I was recently asked to put down five things that I think we need to do to improve Fellowship Bible Church. This is not a perfect list, but it's the top five that came to mind that I believe would have the quickest impact toward moving us forward.
1) Become a culture of "can":
Once we have determined something should be done, "NO" should never be the answer. "Not now" is also not allowed. At least go to the trouble of developing a plan to make it happen. Money won't ever stop something worthy. Make the need known. Do we need $10,000.00 to do X? Tell the people we need to raise $10000 to do X and see if they will respond, If they agree it's important they will and just making the need know will help them feel a part of the church instead of just consumers of it's produce.

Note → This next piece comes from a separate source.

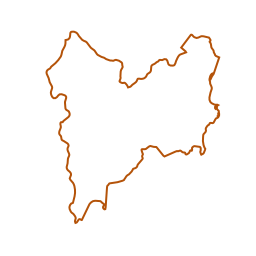 SVG path tracing the border of Anzoátegui, rotated 98°
{"feature_id": "VEN-40", "entity_name": "Anzoátegui", "entity_type": "State", "adm_level": 1, "iso_a3": "VEN", "parent_name": "Venezuela", "parent_adm1": "", "projection": "orthographic", "projection_center": [-64.438, 8.961], "detail": "fine", "context": "isolated", "style": "outline", "palette": "amber", "viewbox_px": 256, "rotation_deg": 98, "n_neighbors": 0, "source": "natural_earth", "source_scale": "10m", "svg_char_len": 5741}
<svg xmlns="http://www.w3.org/2000/svg" viewBox="0 0 256 256"><g transform="rotate(98 128 128)"><path d="M45.4,47.5L62.5,50.7L65.3,52.1L67.7,52.8L68.5,53.1L68.5,53.5L63.4,51.9L62.1,51.6L62.7,52.6L63.9,53.3L65.3,53.8L68.2,54.1L68.9,54.0L69.6,53.8L70.7,53.2L72.7,52.8L75.1,51.3L76.3,50.7L77.6,50.5L81.3,51.2L86.3,51.6L88.8,51.2L90.7,50.1L91.5,49.1L92.0,48.1L92.8,45.6L92.8,44.6L92.5,42.8L92.8,41.9L93.3,42.5L94.0,42.8L94.7,42.9L95.5,42.8L95.1,43.5L94.8,43.7L94.2,43.8L94.9,44.7L96.1,44.6L96.8,44.0L96.0,43.3L96.8,42.7L98.5,40.5L99.5,40.3L101.4,39.7L102.5,39.6L102.3,40.0L102.0,40.5L103.0,40.3L103.4,40.1L103.8,40.9L104.2,40.8L104.7,40.3L104.9,40.2L105.8,41.3L106.3,42.2L107.5,42.8L110.3,43.8L111.0,44.2L111.4,44.9L111.4,45.4L111.4,46.7L111.6,47.4L111.9,47.7L112.4,47.9L113.1,48.0L113.6,48.4L113.9,48.7L114.0,49.0L115.0,49.8L116.9,50.7L117.6,50.9L118.5,50.8L119.8,50.4L120.3,50.5L121.0,50.6L122.9,51.8L123.4,52.2L124.3,52.5L126.4,52.4L130.5,52.0L134.4,50.8L136.8,49.5L137.8,48.6L138.3,48.6L139.1,48.7L142.2,49.5L143.0,50.0L144.2,51.7L143.7,52.1L141.9,53.0L141.6,53.1L140.0,52.9L138.3,53.1L137.6,53.3L137.1,53.7L136.9,53.9L136.7,54.3L136.7,59.5L136.8,60.0L137.2,60.6L138.0,61.4L138.5,61.7L139.0,61.8L140.4,61.5L141.0,61.5L141.6,61.7L141.7,62.0L141.4,62.7L141.5,63.0L141.9,63.4L143.6,63.9L144.2,64.2L144.5,64.4L145.8,65.9L146.0,66.2L146.1,66.6L146.0,67.2L145.7,67.5L144.7,67.9L144.5,68.2L144.4,68.6L144.5,70.0L144.4,70.5L144.2,71.0L143.3,72.4L143.1,73.1L143.2,73.5L144.0,75.0L144.1,75.7L144.0,76.2L144.7,77.6L151.1,87.9L150.8,88.5L150.5,89.1L143.1,97.0L142.9,97.4L143.1,99.9L142.7,103.3L143.0,104.0L143.6,104.8L146.2,107.3L146.6,108.2L147.0,111.1L147.2,111.3L147.4,111.5L147.9,111.5L148.6,111.3L150.8,110.2L151.6,109.7L152.0,109.6L153.3,110.0L153.8,110.1L154.3,110.0L154.6,109.9L155.5,109.4L156.2,109.2L157.0,109.5L162.3,112.9L163.4,113.4L164.8,113.6L165.5,113.9L166.3,114.6L166.9,115.5L167.6,117.0L167.9,117.3L169.4,117.8L170.7,118.4L173.8,120.6L174.1,121.0L174.7,121.8L175.2,122.3L176.2,123.0L178.0,123.8L178.9,124.3L180.0,124.7L180.9,125.9L183.1,130.8L185.4,138.5L185.7,138.9L187.0,139.5L187.4,139.8L187.9,140.3L188.7,140.5L190.0,140.5L209.7,139.1L211.5,139.2L211.8,140.0L211.5,140.6L211.1,141.1L210.6,141.5L209.9,141.7L209.5,141.7L207.8,141.1L207.4,141.1L206.7,141.3L206.5,141.5L205.9,142.8L204.4,144.9L204.3,145.3L204.6,150.1L204.9,151.3L205.4,152.6L206.7,154.1L207.9,155.0L208.9,155.6L225.5,160.9L225.6,161.2L225.5,161.5L225.1,162.4L225.0,162.8L225.0,163.3L225.2,163.7L225.6,164.1L228.1,165.3L228.8,165.8L229.3,166.8L228.6,167.2L227.8,167.5L227.0,167.5L225.4,167.3L224.5,167.2L223.6,167.6L222.7,168.2L221.1,169.7L220.6,170.3L219.8,171.8L219.3,172.5L218.6,173.1L216.4,174.5L214.5,175.0L212.5,174.7L210.8,173.8L209.8,172.1L203.1,171.4L199.7,171.4L196.5,171.9L193.0,173.0L191.4,173.8L190.0,174.8L187.3,177.9L186.0,178.7L182.5,177.9L181.3,178.1L180.3,178.7L179.4,179.7L178.2,181.6L177.4,182.4L176.4,183.0L175.2,183.3L171.4,182.9L167.0,183.2L165.6,183.0L164.4,182.6L163.3,182.4L162.3,182.5L161.1,183.1L159.2,184.3L158.1,184.8L157.1,185.0L155.8,184.9L154.7,184.5L153.6,184.4L152.5,184.9L151.7,185.8L149.8,189.9L149.3,191.4L148.7,192.1L147.9,192.4L146.3,192.9L145.5,193.2L145.0,193.7L144.1,194.7L143.6,195.1L142.9,195.4L142.2,195.5L140.8,195.5L137.9,194.8L136.5,194.6L135.0,195.0L133.7,195.5L132.5,195.6L131.6,195.1L131.3,193.5L130.5,193.2L129.7,192.6L125.4,188.5L124.1,187.8L123.1,187.6L121.9,187.8L120.8,188.3L119.9,188.9L119.4,189.7L118.7,191.4L118.1,192.2L117.2,192.7L111.8,193.9L110.7,194.0L106.9,193.4L105.7,193.6L104.8,194.4L104.4,195.3L103.8,198.4L104.2,200.4L105.5,201.6L107.2,202.6L108.5,204.0L108.8,205.9L107.6,207.5L105.7,208.7L103.9,209.3L102.7,209.3L99.2,208.7L98.1,208.8L97.1,209.3L93.6,211.9L89.7,213.5L85.7,216.0L84.5,216.4L83.2,216.4L82.2,216.0L81.3,215.3L79.8,213.4L78.0,212.6L73.9,208.9L70.4,206.5L66.6,204.5L64.7,204.1L60.7,203.8L56.7,202.3L54.9,201.8L53.0,201.7L49.6,202.1L49.4,201.5L48.9,200.2L48.7,199.7L48.2,199.3L47.4,198.6L45.9,198.2L44.2,198.2L42.1,198.3L41.6,198.2L41.0,197.9L40.8,197.7L40.5,197.1L40.2,195.5L40.2,194.6L40.4,193.8L40.7,192.7L41.3,191.6L42.3,190.6L43.3,189.8L43.8,189.4L47.1,185.6L48.0,183.3L48.2,182.1L49.0,180.7L53.3,176.4L54.0,175.5L55.7,172.3L56.2,171.7L59.1,169.1L59.8,168.2L61.3,164.1L61.7,161.7L62.0,160.9L62.8,159.3L63.6,155.4L63.6,154.6L63.5,153.8L63.5,152.1L63.4,151.8L62.4,150.1L62.2,149.3L62.6,146.4L63.9,143.6L64.5,143.0L64.9,142.8L66.6,142.4L67.9,141.9L68.3,141.8L68.9,141.9L71.0,142.7L71.5,142.9L73.1,143.1L77.9,142.7L78.9,142.4L79.7,142.3L81.0,142.5L82.1,142.8L82.8,142.9L83.2,142.7L83.6,142.2L84.1,140.8L84.2,140.0L84.2,139.4L83.7,138.0L83.7,137.6L84.0,136.9L84.9,135.8L86.0,134.7L87.8,133.6L86.9,131.6L86.5,131.1L86.1,130.8L84.7,129.8L84.0,129.1L82.6,127.6L81.4,126.5L80.5,126.0L78.2,125.3L77.9,125.1L77.8,124.7L77.6,124.0L77.6,122.0L77.4,121.0L76.9,119.6L76.6,119.1L76.2,118.6L75.3,117.7L74.2,117.1L72.3,116.5L71.8,116.2L70.0,114.2L69.5,113.8L68.8,113.5L68.0,113.3L63.7,113.5L63.3,113.4L62.7,113.1L62.1,112.6L60.9,110.8L60.0,109.8L59.0,109.0L58.4,108.2L57.9,107.4L57.5,107.1L56.7,106.7L56.4,106.4L56.2,106.1L56.1,105.6L56.0,103.7L55.9,103.4L55.0,102.0L54.7,101.3L54.7,100.5L54.7,99.7L55.8,98.5L59.1,96.9L59.6,96.4L59.9,95.8L60.1,95.0L60.2,94.6L60.0,92.3L59.6,91.3L59.2,90.8L58.4,90.5L57.3,90.1L54.9,89.7L51.6,88.7L50.3,88.2L49.0,87.5L48.5,87.1L47.9,86.4L45.0,81.0L44.5,81.4L44.1,81.7L41.0,86.5L27.3,78.9L26.9,78.6L26.8,78.3L26.8,77.9L27.0,77.4L28.5,75.6L28.9,74.7L29.3,72.6L28.6,70.8L27.2,68.7L26.8,67.7L26.7,65.8L27.2,60.4L29.0,58.8L29.4,58.6L29.7,58.5L30.3,58.6L30.8,59.1L31.1,59.2L31.4,59.1L32.2,58.3L32.8,57.9L33.4,57.6L35.3,57.0L36.2,56.8L37.2,56.2L39.0,54.4L39.6,54.0L41.2,53.5L42.8,52.3L43.8,51.8L44.5,50.8L45.4,47.5Z" fill="none" stroke="#b45309" stroke-width="2"/></g></svg>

2) Top to bottom transparency:
Everybody should be able to know what everybody else is doing, including the elders. Unless it is extremely personal, the issues being that are being discussed should be made known to the congregation. It will help with the sometimes perceived bait and switch if a position is changed. Invite input on those issues from the congregation in an arms length, asynchronous forum, like a blog with comments or an actual online discussion forum.
3) Membership:
Low commitment levels are a direct result of failing to ask for commitment in a tangible way. Establish a meaningful membership covenant that outlines the responsibilities of BOTH church to member and member to church. It also needs a doctrinal statement that all members agree to. Most but not all positions in the church should only be open to "members" and part of the membership covenant is a promise to serve, failing to do so subjects the member to discipline, (i.e. a call, you were on our list of members not in active ministry what can we do to find you your place?)
4) Make Tech part of every plan, not an afterthought:
Big fail here, transparency and communication (both ways) can be a SNAP with all the tech tools available, twitter, facebook, blogs and pod/vodcasts. Whenever anything is planned, always ask, "How can we use our technological resources to maximize our impact and reach." Twitter and Facebook should be updated AT LEAST daily. Recent missed opportunity example: Post the elder nominee videos online and allow online feedback. It's literally 15 minutes worth of work.

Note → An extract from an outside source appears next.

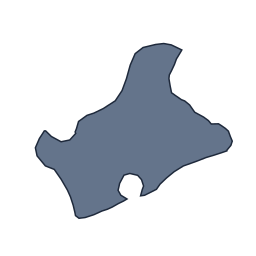 Lankaran District, Lankaran, Azerbaijan (Equal Earth projection), rotated 72°
{"feature_id": "54616110B2076465815790", "entity_name": "Lankaran District", "entity_type": "district", "adm_level": 2, "iso_a3": "AZE", "parent_name": "Azerbaijan", "parent_adm1": "Lankaran", "projection": "equal_earth", "projection_center": [48.748, 38.769], "detail": "fine", "context": "isolated", "style": "filled", "palette": "slate", "viewbox_px": 256, "rotation_deg": 72, "n_neighbors": 0, "source": "geoboundaries", "source_scale": "gbopen_adm2", "svg_char_len": 1242}
<svg xmlns="http://www.w3.org/2000/svg" viewBox="0 0 256 256"><g transform="rotate(72 128 128)"><path d="M196.4,137.0L197.1,133.0L195.1,119.9L191.3,114.9L187.4,106.8L183.8,97.6L181.2,87.1L180.8,72.8L180.2,62.8L180.4,55.2L180.4,46.5L180.3,41.0L179.6,40.7L176.3,35.5L172.7,32.9L167.8,33.3L162.0,33.5L158.5,35.5L154.8,38.3L152.0,40.6L149.9,47.6L145.9,49.2L141.0,52.7L133.6,59.7L125.1,62.3L119.8,65.7L117.5,68.5L111.2,73.3L109.9,74.2L108.0,75.7L100.9,74.9L93.6,73.8L90.3,72.3L86.7,68.7L81.9,64.2L77.3,60.6L72.3,54.8L70.4,52.7L65.8,57.5L62.3,61.2L58.7,67.9L57.1,75.9L56.1,88.8L59.5,98.2L68.8,106.4L80.7,114.3L90.6,122.1L98.2,131.7L101.9,145.7L103.3,155.9L103.3,163.1L106.5,173.0L112.8,177.3L115.4,179.5L117.0,179.4L121.4,187.1L120.4,195.9L112.4,203.5L105.3,207.2L104.9,208.5L107.3,211.4L110.6,215.5L118.2,222.2L126.4,223.1L138.5,218.3L144.6,210.9L156.2,207.4L168.3,204.8L175.7,204.0L184.6,204.0L192.0,204.6L195.1,205.0L197.4,203.4L198.7,202.5L199.9,196.4L199.9,187.3L198.9,178.5L198.9,172.7L198.3,167.4L196.9,160.6L196.1,154.9L195.2,150.9L189.7,155.6L184.2,156.7L180.9,154.7L178.1,153.1L171.6,146.4L171.7,143.1L171.8,140.3L176.0,133.4L181.3,131.1L188.0,131.1L190.9,133.4L196.4,137.0Z" fill="#64748b" stroke="#1e293b" stroke-width="1.5"/></g></svg>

5) Expect Church Members to do the actual work, not the staff:
The gumball example from 2 weeks ago is perfect, but think about it in man hours. The little jar is how much staff time is available to do ministry and the big jar is member hours available. Before you go looking for a staff person to do something, Try to find a member to do it. The benefits of that are huge: ownership, contribution, save money, time, maybe get someone truly talented in the area with a passion for it.
These are the rough starting points but I think they are 5 key things that would all work together to take it to the next level.